How to complete this task -
Report each line from the entries in which "span" can be found.

Data supplied -

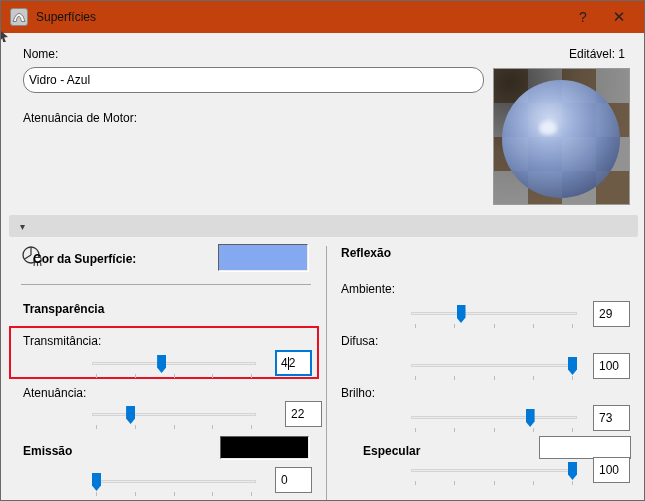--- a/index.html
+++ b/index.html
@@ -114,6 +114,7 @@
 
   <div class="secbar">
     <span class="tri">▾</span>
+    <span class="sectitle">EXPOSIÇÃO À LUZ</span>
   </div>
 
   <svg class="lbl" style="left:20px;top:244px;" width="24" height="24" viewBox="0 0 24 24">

Output of the task -
     <span class="tri">▾</span>
+    <span class="sectitle">EXPOSIÇÃO À LUZ</span>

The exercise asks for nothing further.